Just some interesting discussion inspired by a conversation in my class.
There are two algorithms, one has time complexity log n and another log (n+m).
Am I correct to argue for average cases, log (n+m) one will perform faster while they make no differences in running time when considering it asymptotically? Because taking the limit of both and f1'/f2' will result in a constant, therefore they have the same order of growth.
Thanks!
As I can see from the question, both n and m are independent variables. So
when stating that
O(m + n) = O(n)
it should hold for any m, which is not: the counter example is
m = exp(n)
O(log(m + n)) = O(log(n + exp(n))) = O(log(exp(n))) = O(n) > O(log(n))

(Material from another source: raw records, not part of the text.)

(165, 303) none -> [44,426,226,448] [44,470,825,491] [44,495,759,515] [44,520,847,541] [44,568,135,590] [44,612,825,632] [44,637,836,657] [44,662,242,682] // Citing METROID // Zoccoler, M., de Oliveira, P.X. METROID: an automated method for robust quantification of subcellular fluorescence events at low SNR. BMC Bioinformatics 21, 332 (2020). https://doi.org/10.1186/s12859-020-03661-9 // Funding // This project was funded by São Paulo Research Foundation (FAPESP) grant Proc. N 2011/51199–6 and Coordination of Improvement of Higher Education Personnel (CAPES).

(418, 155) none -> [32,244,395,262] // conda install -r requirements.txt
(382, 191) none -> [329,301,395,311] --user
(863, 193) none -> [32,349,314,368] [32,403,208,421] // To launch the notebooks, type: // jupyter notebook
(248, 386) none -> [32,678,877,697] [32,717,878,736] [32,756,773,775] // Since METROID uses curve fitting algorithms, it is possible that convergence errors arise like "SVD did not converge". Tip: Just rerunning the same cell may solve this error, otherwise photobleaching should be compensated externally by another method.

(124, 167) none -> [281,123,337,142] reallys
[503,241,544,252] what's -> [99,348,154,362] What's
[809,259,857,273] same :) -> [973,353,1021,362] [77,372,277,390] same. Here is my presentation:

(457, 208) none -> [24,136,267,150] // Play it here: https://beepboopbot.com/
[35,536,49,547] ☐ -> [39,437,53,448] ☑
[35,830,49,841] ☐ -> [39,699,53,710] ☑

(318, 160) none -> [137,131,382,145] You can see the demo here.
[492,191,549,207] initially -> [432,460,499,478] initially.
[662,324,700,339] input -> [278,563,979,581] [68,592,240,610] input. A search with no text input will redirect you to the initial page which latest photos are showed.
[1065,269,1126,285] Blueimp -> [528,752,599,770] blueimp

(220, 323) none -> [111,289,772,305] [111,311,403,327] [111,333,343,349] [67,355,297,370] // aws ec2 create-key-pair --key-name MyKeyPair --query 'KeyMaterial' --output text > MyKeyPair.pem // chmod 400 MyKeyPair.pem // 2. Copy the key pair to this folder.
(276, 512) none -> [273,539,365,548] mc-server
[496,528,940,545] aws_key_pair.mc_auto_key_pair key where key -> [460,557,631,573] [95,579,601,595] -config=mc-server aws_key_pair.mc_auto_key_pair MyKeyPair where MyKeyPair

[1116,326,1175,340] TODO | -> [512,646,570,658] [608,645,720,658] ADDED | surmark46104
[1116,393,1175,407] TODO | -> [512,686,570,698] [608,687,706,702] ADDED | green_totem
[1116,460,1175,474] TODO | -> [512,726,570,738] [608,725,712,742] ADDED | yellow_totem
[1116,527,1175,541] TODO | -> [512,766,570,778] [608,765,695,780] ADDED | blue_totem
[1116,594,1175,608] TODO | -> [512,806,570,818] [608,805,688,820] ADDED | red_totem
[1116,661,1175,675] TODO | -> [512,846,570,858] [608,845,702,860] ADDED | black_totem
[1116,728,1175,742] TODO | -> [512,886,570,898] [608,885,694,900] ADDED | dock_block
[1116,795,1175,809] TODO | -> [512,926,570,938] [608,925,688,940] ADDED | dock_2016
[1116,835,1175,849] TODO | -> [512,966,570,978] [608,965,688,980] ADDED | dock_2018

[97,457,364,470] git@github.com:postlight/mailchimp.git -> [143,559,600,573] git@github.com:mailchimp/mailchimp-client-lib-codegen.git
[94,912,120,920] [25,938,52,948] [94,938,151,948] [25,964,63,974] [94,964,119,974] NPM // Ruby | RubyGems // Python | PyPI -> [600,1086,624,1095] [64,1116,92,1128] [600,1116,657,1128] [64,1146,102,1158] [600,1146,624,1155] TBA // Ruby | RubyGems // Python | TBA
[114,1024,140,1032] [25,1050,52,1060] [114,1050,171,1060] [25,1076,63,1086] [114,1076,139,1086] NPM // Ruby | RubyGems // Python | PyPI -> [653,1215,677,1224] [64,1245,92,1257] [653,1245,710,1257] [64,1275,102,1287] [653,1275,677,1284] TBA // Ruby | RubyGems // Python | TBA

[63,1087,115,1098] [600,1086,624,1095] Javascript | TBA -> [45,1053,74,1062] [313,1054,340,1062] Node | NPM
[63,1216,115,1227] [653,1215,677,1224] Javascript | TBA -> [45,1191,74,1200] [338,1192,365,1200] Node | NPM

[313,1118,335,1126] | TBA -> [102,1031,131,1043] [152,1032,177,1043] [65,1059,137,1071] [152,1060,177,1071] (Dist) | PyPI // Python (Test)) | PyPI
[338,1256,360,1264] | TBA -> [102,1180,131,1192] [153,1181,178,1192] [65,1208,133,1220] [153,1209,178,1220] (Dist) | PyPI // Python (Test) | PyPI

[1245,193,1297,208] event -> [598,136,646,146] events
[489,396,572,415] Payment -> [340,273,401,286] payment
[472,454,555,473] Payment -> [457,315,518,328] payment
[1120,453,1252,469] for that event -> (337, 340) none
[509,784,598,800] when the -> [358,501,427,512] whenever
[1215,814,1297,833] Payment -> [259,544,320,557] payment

That's why in general case we can only say, that
O(log(m + n)) >= O(log(n))
An interesting problem is when O(m + n) = O(n). If m grows not faster then polynom from n, i.e. O(m) <= O(P(n)):
O(log(m + n)) = O(log(P(n) + n)) = O(log(P(n))) = k * O(log(n)) = O(log(n))
In case of (multi)graphs seldom have we that many edges O(m) > P(n): even complete graph Kn contains only m = n * (n - 1) / 2 = P(n) edges, that's why
O(m + n) = O(n)
holds for ordinary graph (no parallel/multiple edges, no loops)